Voilà pour l'argent public. Peut-être existe-t-il d'autres pistes de financement que l'emprunt commun – et nous nous employons d'ailleurs à contribuer au travail que la Commission européenne a engagé en ce sens en vue du Conseil européen du mois de juin.

Il y a aussi l'argent privé. Nous sentons bien que les chefs d'État et de gouvernement européens sont de plus en plus déterminés à sortir de l'ornière le projet d'union du financement ou d'union de l'épargne, que nous appelons depuis une dizaine d'années « union des marchés de capitaux ». Cela supposera d'accepter une supervision européenne et un accroissement de la titrisation, c'est-à-dire de la possibilité dont disposent les banques de se défaire d'une partie de leur portefeuille de prêts pour élargir leur capacité d'investissement. Ce mécanisme fonctionne aux États-Unis, même s'il a complètement dysfonctionné au moment de la crise des subprimes. Depuis lors, en effet, des garanties ont été instaurées pour accompagner cette titrisation, à laquelle nous devons réfléchir.

La réunion de l'Eurogroupe qui suivait le Conseil européen a évoqué l'harmonisation du droit des faillites. De fait, les différences significatives en la matière entre pays européens rendent la tâche difficile pour les créanciers, qui préfèrent se spécialiser à l'échelle d'un seul pays. Se pose ensuite la question des produits d'épargne communs.

Je suis assez optimiste et je pense que nous avancerons, car nous n'avons, en fait, guère le choix si nous voulons atteindre les objectifs politiques que je viens d'évoquer.

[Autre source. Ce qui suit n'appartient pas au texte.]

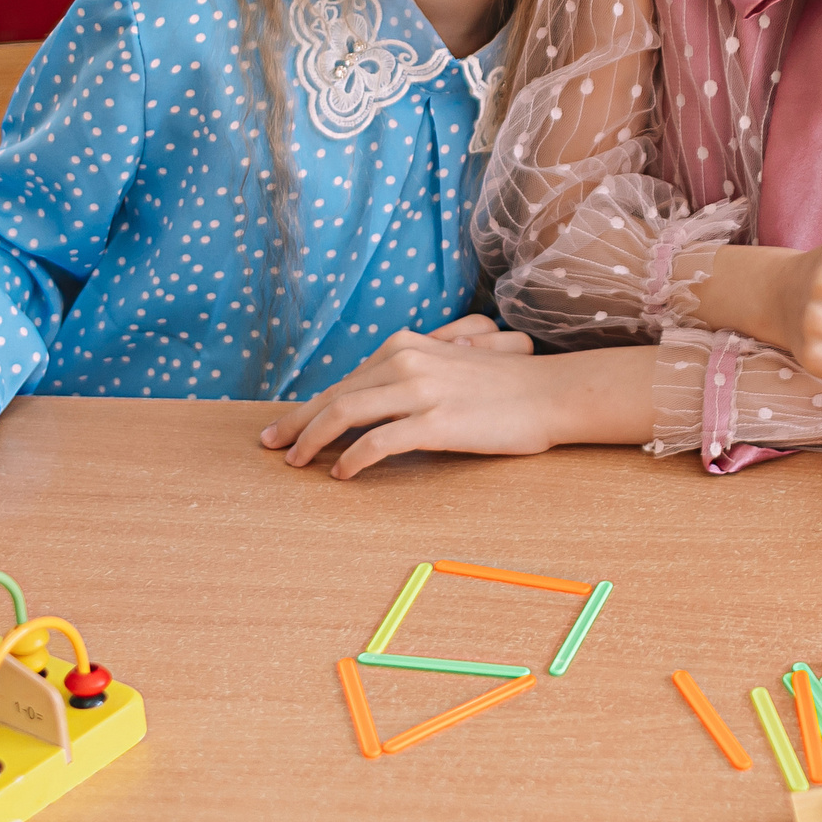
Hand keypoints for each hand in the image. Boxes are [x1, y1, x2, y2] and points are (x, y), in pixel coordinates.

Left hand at [258, 315, 543, 478]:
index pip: (345, 379)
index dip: (310, 405)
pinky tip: (342, 475)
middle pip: (334, 394)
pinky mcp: (435, 422)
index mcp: (406, 346)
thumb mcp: (450, 365)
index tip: (287, 425)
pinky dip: (351, 459)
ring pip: (344, 414)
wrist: (551, 393)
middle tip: (271, 445)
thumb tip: (373, 400)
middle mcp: (405, 361)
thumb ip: (411, 374)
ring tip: (296, 463)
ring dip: (311, 440)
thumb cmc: (505, 386)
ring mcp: (419, 391)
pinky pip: (377, 443)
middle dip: (296, 422)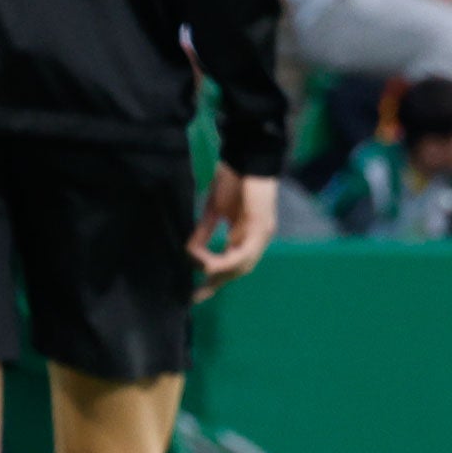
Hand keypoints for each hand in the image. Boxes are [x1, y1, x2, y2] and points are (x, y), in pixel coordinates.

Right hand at [187, 163, 278, 300]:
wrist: (247, 157)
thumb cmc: (232, 179)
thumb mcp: (213, 210)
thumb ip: (204, 232)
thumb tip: (189, 252)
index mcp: (247, 234)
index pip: (232, 264)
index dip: (215, 280)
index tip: (196, 294)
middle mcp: (257, 239)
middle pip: (238, 271)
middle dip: (216, 283)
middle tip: (196, 295)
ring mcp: (262, 234)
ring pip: (242, 266)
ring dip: (219, 273)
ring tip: (200, 274)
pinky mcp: (261, 227)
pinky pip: (244, 253)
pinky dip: (226, 261)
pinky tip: (211, 265)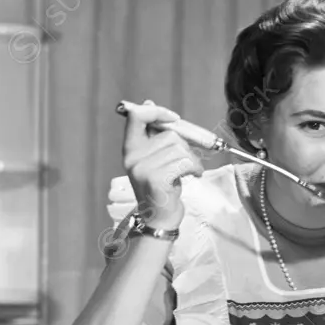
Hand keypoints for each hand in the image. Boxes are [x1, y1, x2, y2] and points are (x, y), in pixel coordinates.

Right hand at [121, 99, 203, 228]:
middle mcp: (133, 158)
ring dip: (192, 160)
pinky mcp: (156, 181)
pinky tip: (193, 176)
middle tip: (188, 162)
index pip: (137, 115)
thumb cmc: (161, 189)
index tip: (174, 118)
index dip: (158, 111)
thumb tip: (149, 103)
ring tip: (191, 171)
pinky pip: (184, 162)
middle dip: (185, 146)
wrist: (159, 220)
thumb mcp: (154, 160)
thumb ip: (153, 135)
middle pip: (168, 134)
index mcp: (130, 149)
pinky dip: (195, 168)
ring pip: (179, 148)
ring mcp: (143, 169)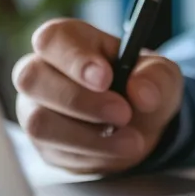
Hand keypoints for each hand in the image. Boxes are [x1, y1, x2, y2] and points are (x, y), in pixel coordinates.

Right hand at [14, 19, 183, 172]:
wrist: (140, 124)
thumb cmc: (141, 86)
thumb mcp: (161, 75)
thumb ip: (155, 78)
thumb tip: (141, 92)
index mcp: (66, 40)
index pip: (52, 39)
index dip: (74, 59)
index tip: (105, 78)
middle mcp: (40, 71)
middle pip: (33, 79)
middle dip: (81, 101)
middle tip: (123, 113)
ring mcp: (35, 108)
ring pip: (39, 122)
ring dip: (89, 137)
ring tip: (131, 140)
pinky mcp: (42, 143)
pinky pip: (55, 152)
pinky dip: (93, 155)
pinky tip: (117, 150)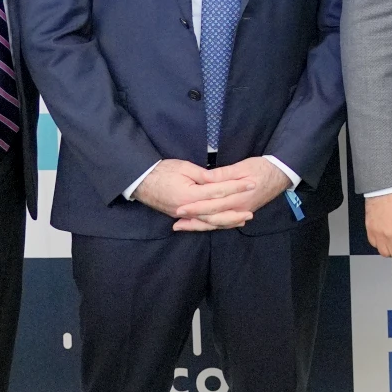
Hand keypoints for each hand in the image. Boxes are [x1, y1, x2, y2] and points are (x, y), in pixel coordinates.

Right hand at [134, 159, 255, 224]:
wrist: (139, 180)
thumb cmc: (162, 170)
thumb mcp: (184, 167)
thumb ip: (204, 176)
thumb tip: (220, 180)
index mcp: (189, 194)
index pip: (219, 191)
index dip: (236, 187)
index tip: (251, 183)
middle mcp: (187, 208)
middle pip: (216, 213)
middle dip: (235, 212)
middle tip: (251, 212)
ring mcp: (182, 214)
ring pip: (208, 222)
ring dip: (226, 221)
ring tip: (242, 220)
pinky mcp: (179, 216)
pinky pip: (199, 223)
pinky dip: (212, 225)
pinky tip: (223, 224)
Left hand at [172, 156, 289, 231]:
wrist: (281, 174)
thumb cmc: (262, 167)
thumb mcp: (243, 166)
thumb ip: (224, 174)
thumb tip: (206, 178)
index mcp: (238, 197)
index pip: (212, 206)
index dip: (195, 208)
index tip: (180, 208)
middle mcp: (239, 209)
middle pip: (212, 218)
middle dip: (193, 220)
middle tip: (176, 221)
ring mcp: (241, 212)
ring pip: (217, 224)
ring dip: (199, 226)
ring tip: (182, 226)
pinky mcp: (241, 212)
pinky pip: (224, 223)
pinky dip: (210, 225)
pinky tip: (200, 225)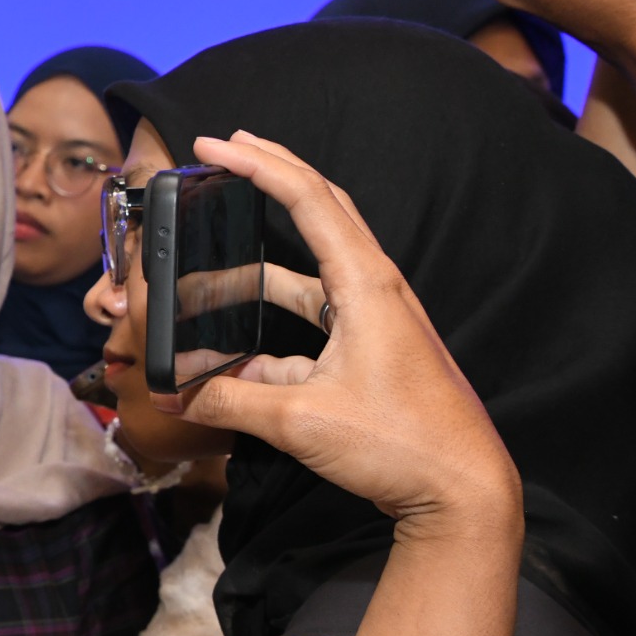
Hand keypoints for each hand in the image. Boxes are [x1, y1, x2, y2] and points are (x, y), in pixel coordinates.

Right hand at [157, 133, 521, 533]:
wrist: (464, 491)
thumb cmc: (401, 446)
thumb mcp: (300, 423)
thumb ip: (227, 401)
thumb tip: (171, 391)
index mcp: (366, 287)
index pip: (309, 200)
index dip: (258, 165)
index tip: (215, 144)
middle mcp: (375, 291)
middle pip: (321, 211)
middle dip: (272, 176)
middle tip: (226, 151)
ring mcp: (376, 320)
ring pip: (312, 268)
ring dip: (260, 262)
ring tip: (211, 261)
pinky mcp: (372, 350)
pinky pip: (314, 317)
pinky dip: (272, 322)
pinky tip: (234, 352)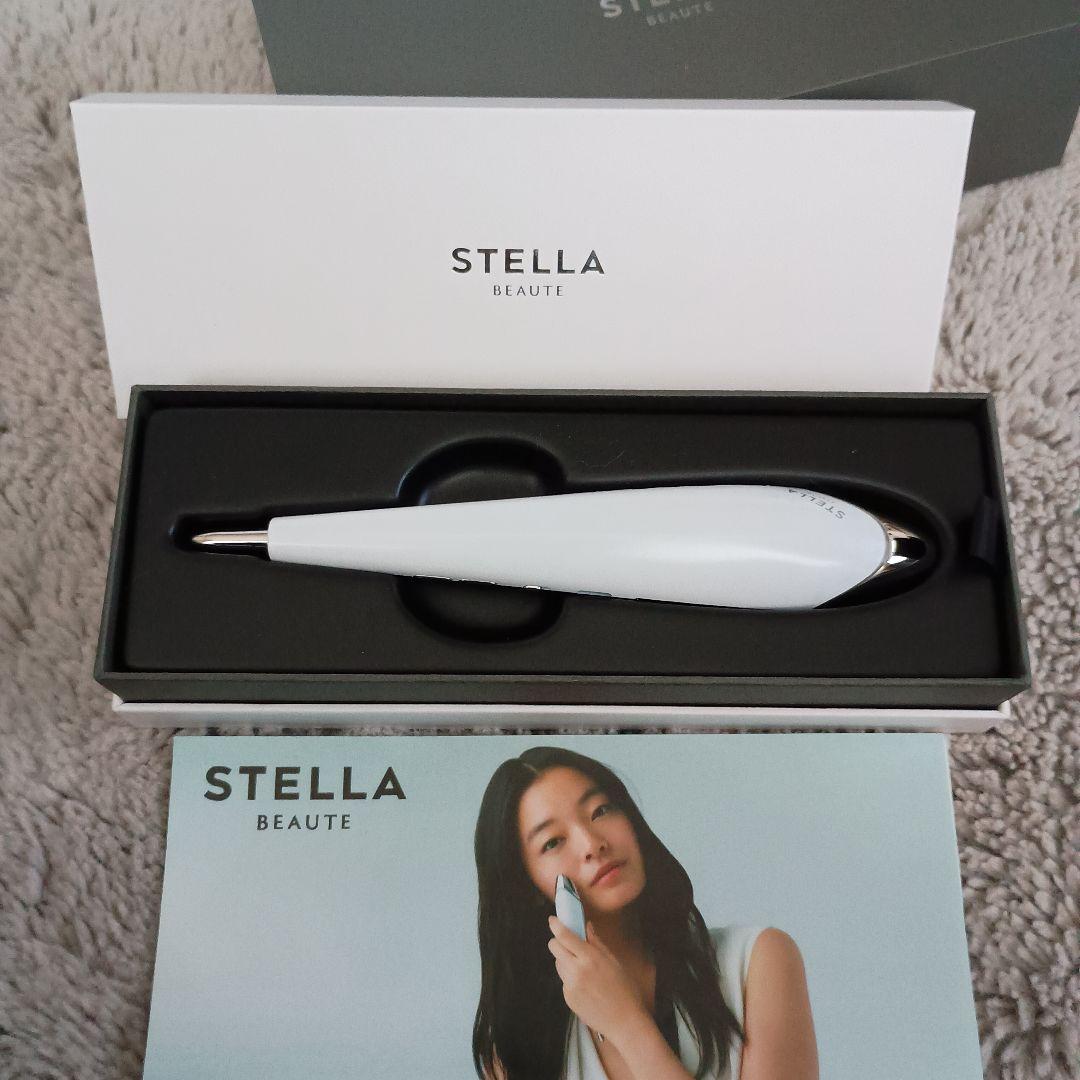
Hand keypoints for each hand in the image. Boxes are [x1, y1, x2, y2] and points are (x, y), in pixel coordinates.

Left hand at [547, 916, 648, 1045]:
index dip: (556, 925)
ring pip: (558, 964)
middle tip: (568, 943)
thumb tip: (586, 925)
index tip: (553, 920)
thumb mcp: (613, 961)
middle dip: (558, 942)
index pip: (565, 936)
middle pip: (554, 948)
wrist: (624, 1022)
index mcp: (590, 958)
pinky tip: (587, 986)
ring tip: (583, 968)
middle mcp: (576, 970)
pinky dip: (571, 978)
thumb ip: (596, 942)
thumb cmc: (624, 989)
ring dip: (565, 960)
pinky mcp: (568, 998)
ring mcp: (570, 986)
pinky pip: (564, 981)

Monsieur Petit, il existe, au niveau communautaire, un club des amis des Balkans occidentaux, qui réunit les pays les plus engagés en faveur de l'adhésion la plus rapide possible de ces États. Il s'agit de pays voisins ou qui, comme la Hongrie ou l'Autriche, ont avec ces États des Balkans occidentaux une histoire très ancienne et s'impliquent particulièrement pour les épauler. Cela ne signifie pas pour autant que la France ne fait rien car, depuis le discours de Bratislava, la diplomatie française et les plus hautes autorités de l'État ont véritablement engagé un nouvel investissement au profit de cette région.